Re: How is NBH (U0083) Implemented?

From: Ken Whistler <kenw_at_sybase.com>
Date: Mon, 08 Aug 2011 16:44:04 -0700

On 8/1/2011 7:26 AM, Naena Guru wrote:

This thread wandered off into an argument about whether U+FEFF ZWNBSP or
U+2060 WJ is best supported and which should be used to inhibit line breaks.
However, there are still several other issues which bear addressing in
Naena Guru's
questions:

> The Unicode character NBH (No Break Here: U0083) is understood as a
> hidden character that is used to keep two adjoining visual characters
> from being separated in operations such as word wrapping.

As Jukka noted, U+0083 is a C1 control code, whose semantics is not actually
defined by the Unicode Standard. Its function in ISO 6429 is to
represent the
control function "No Break Here". U+0083 is unlikely to be supported
(except for
pass-through) by any significant Unicode-based software as a control
function.
Its only implementation was likely for some terminal-based software in
what are now
basically obsolete systems.

See the wiki on the topic of C0 and C1 control codes for a quick summary
of the
status of various control codes and their implementation:

http://en.wikipedia.org/wiki/C0_and_C1_control_codes

> It seems to be similar to ZWJ (Zero Width nonJoiner: U200C) in that it
> can prevent automatic formation of a ligature as programmed in a font.
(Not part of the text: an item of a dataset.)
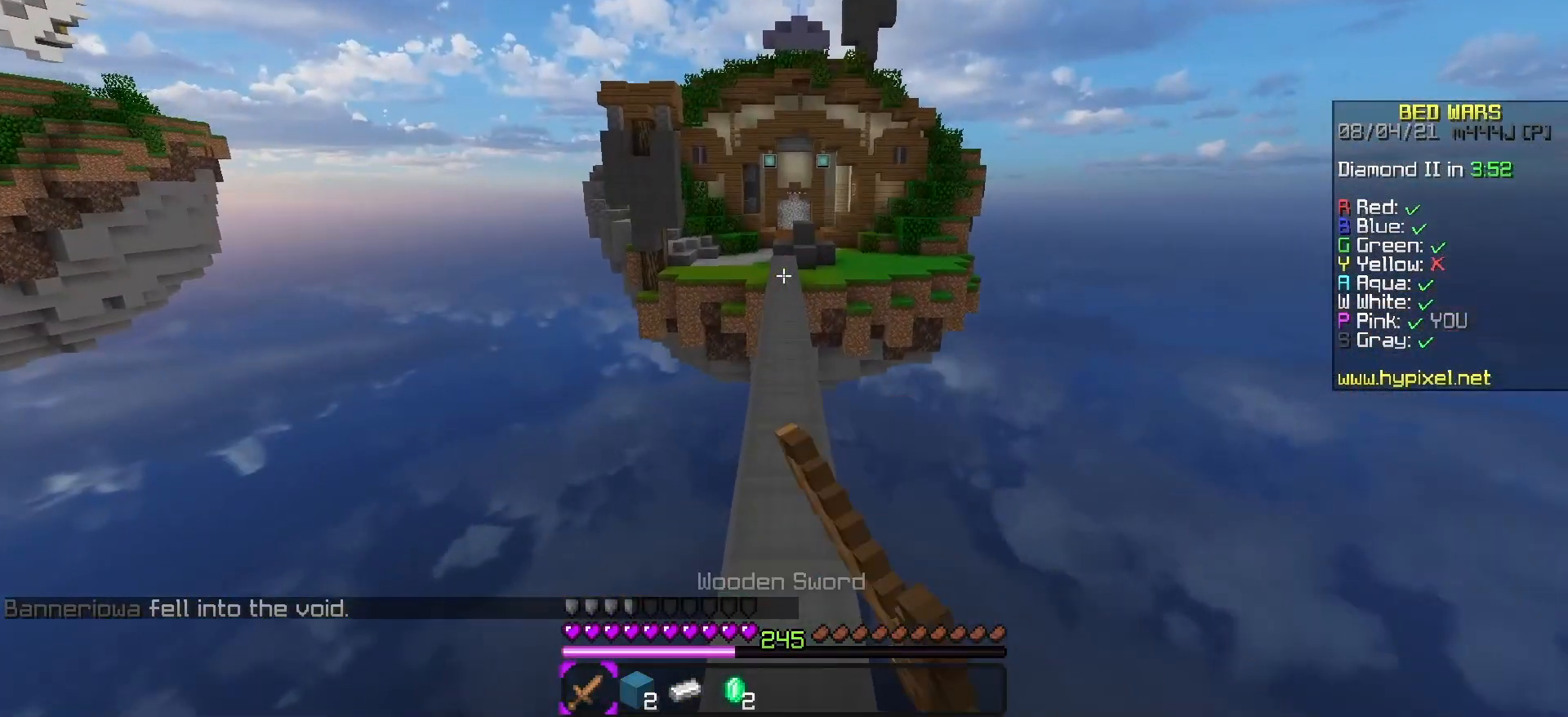
{"keys": ["space", "w"], "events": []}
U+200C ZWNJ is the Unicode format control whose function is to break cursive
connection between adjacent characters. That is a different and distinct
function
from indicating the position of an inhibited line break.

Also, it is important to recognize that the insertion of *any* random
control code between
two characters may end up preventing automatic formation of a font
ligature, if it isn't
accounted for in the font tables. That does not imply that insertion of
random control
codes (including U+0083) is a recommended way of inhibiting ligature
formation for
a pair of characters in a particular font.
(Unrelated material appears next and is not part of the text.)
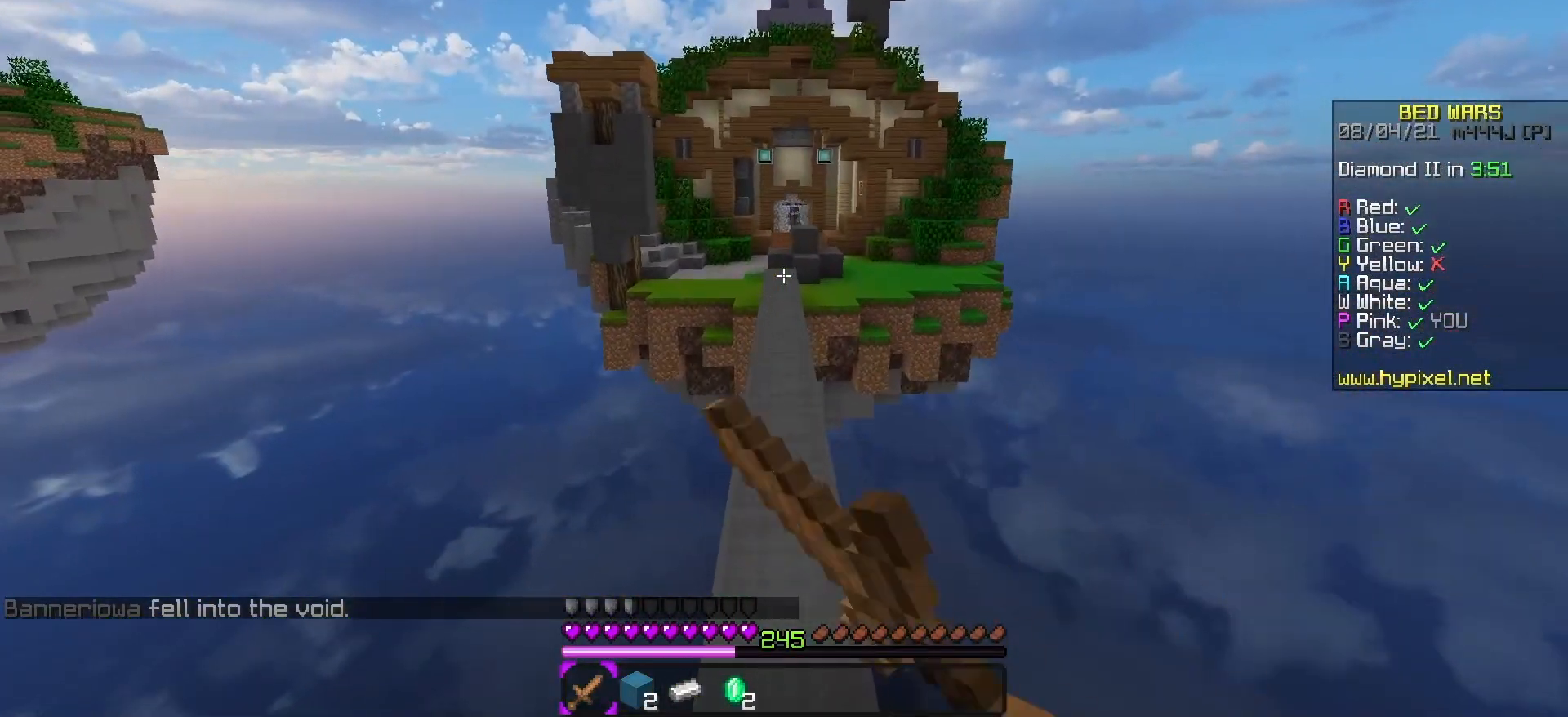
{"keys": ["space", "w"], "events": []}
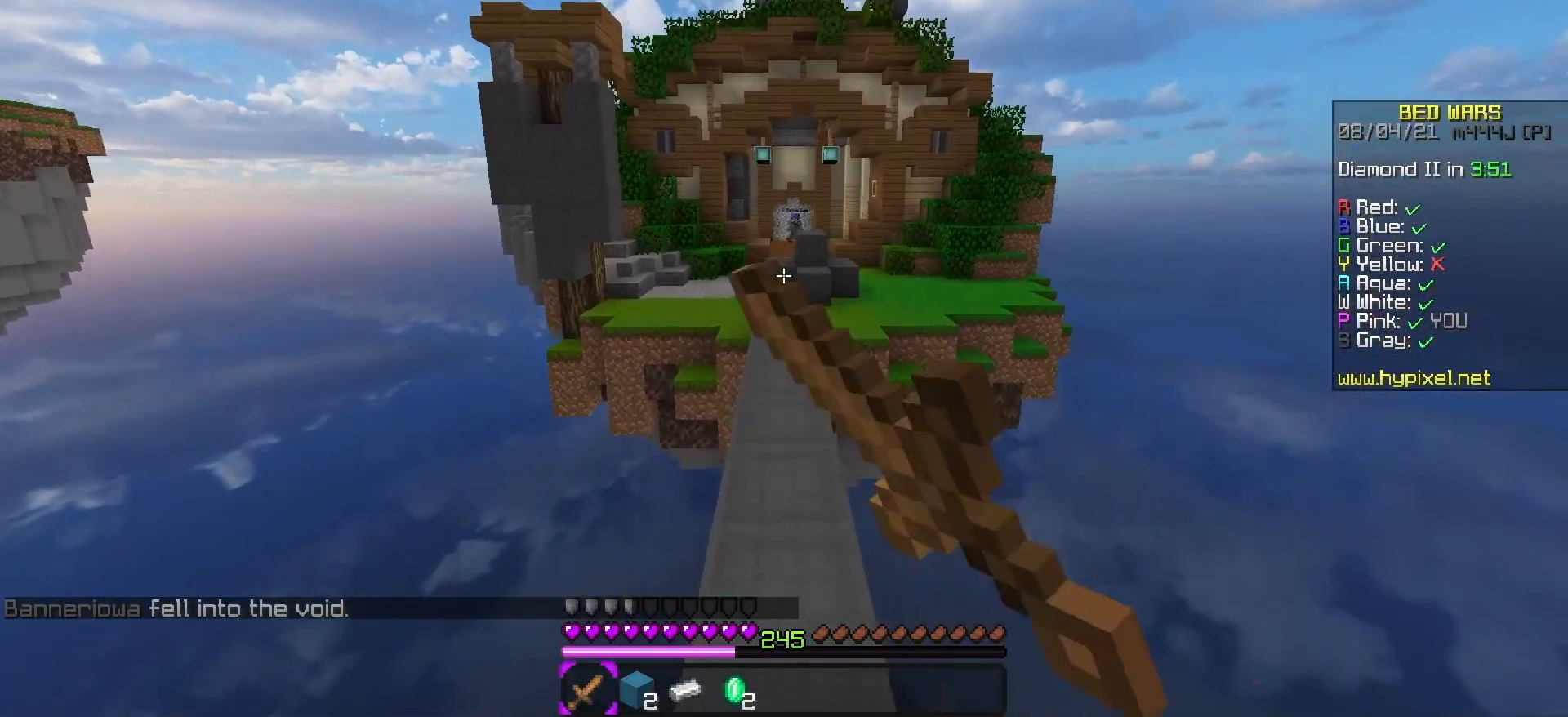
{"keys": ["space", "w"], "events": []}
> However, it seems to me that an NBH evokes a question mark (?) Is this
> an oversight by implementers or am I making wrong assumptions?

Because most control codes, including nearly all of the C1 control
codes, are unsupported
by typical Unicode-based text processing software, it is not too
surprising that insertion
of U+0083 in text would result in a "?" or other indication of an
unsupported and/or undisplayable
character.
>
> There is also the NBSP (No-break Space: U00A0), which I think has to
> be mapped to the space character in fonts, that glues two letters
> together by a space. If you do not want a space between two letters
> and also want to prevent glyph substitutions to happen, then NBH seems
> to be the correct character to use.

No. And that leads to the discussion which followed, about U+FEFF and
U+2060.
>
> NBH is more appropriate for use within ISO-8859-1 characters than
> ZWNJ, because the latter is double-byte.
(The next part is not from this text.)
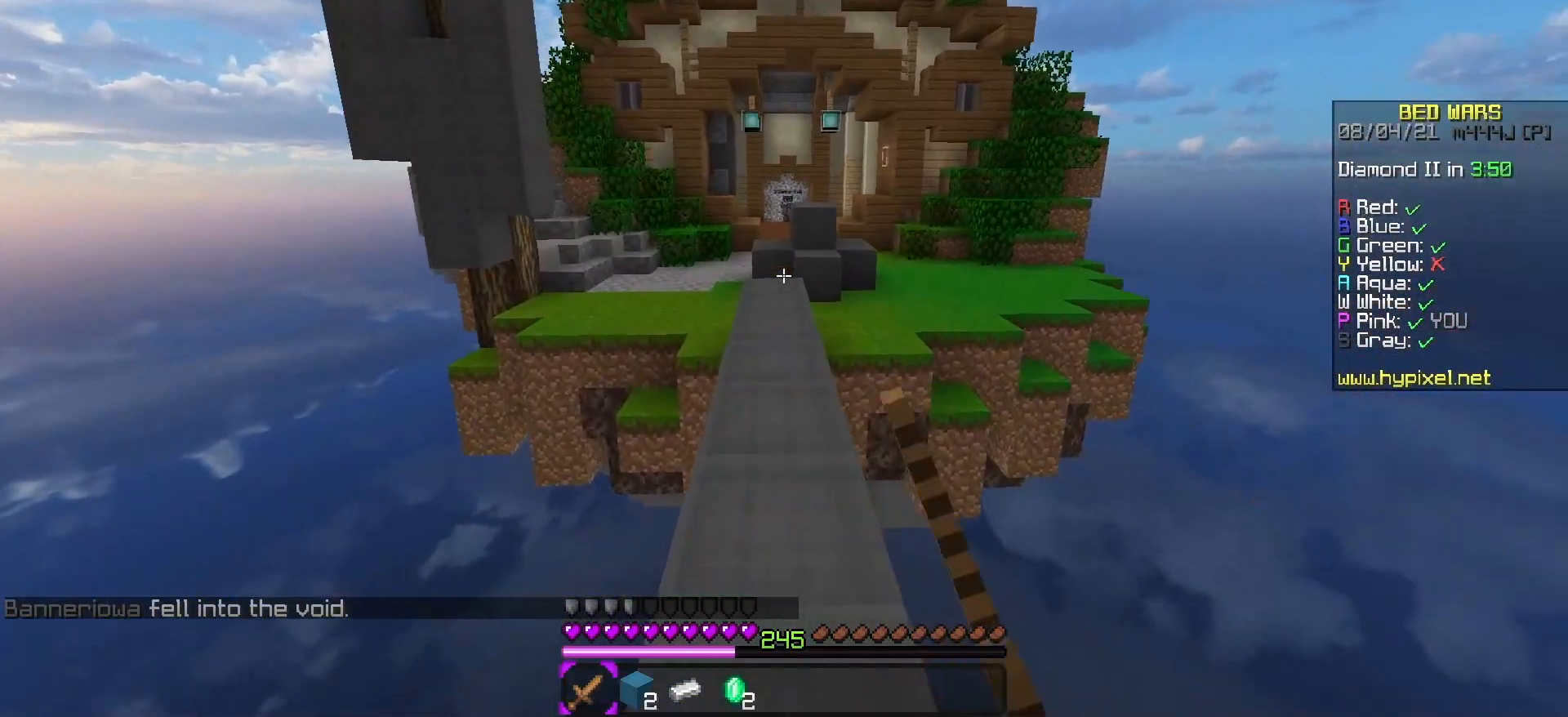
{"keys": ["space", "w"], "events": []}
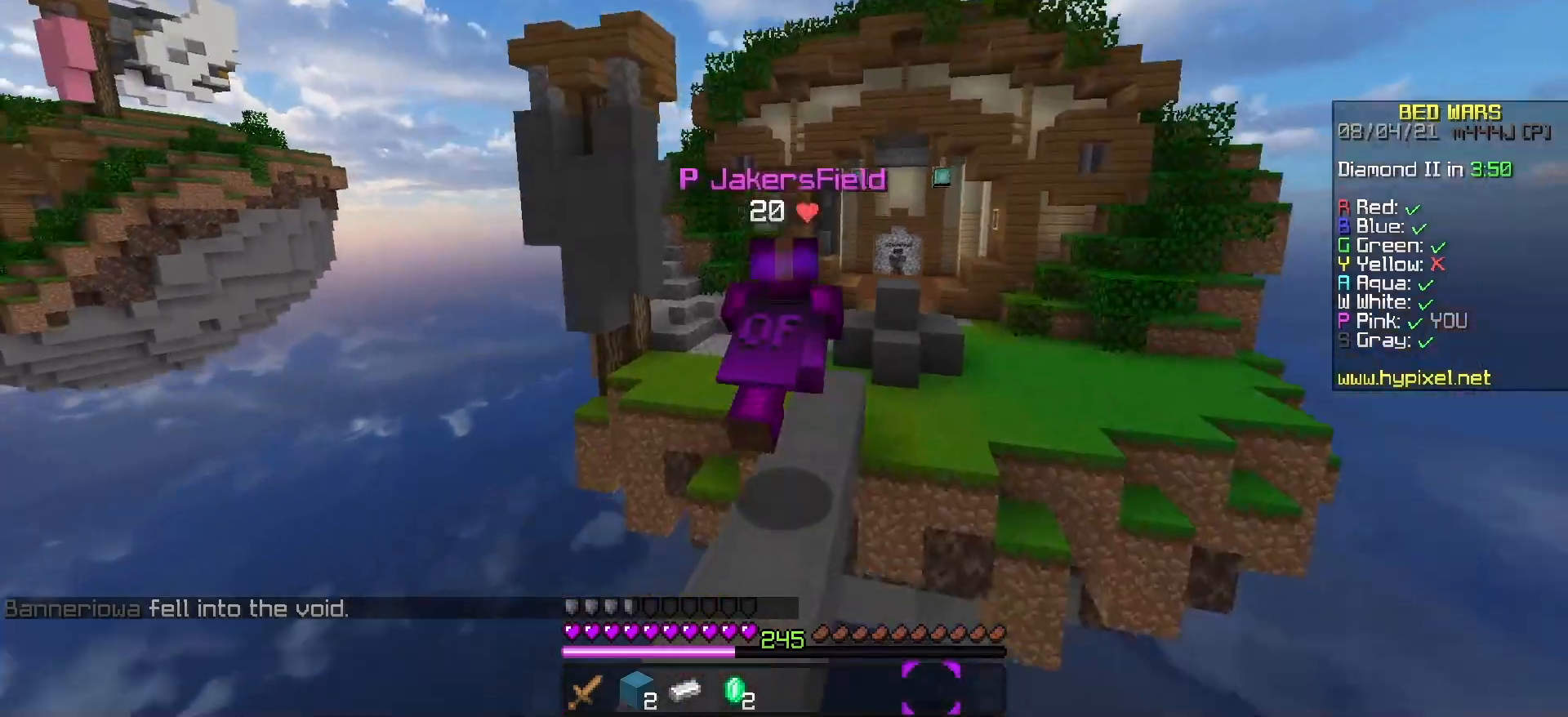
{"keys": ["space", "w"], "events": []}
"Double-byte" is not a concept with any applicability to the Unicode
Standard. That is a hold-over
from Asian character sets which mixed ASCII with two-byte encoding of
extensions to
cover Han characters (and other additions).

And U+0083 is no more appropriate for use with ISO 8859-1
implementations than
Unicode implementations, for the same reason: it is a control function
which simply isn't supported.

> Programs that handle SBCS well ought to be afforded the use of NBH as
> it is a SBCS character. Or, am I completely mistaken here?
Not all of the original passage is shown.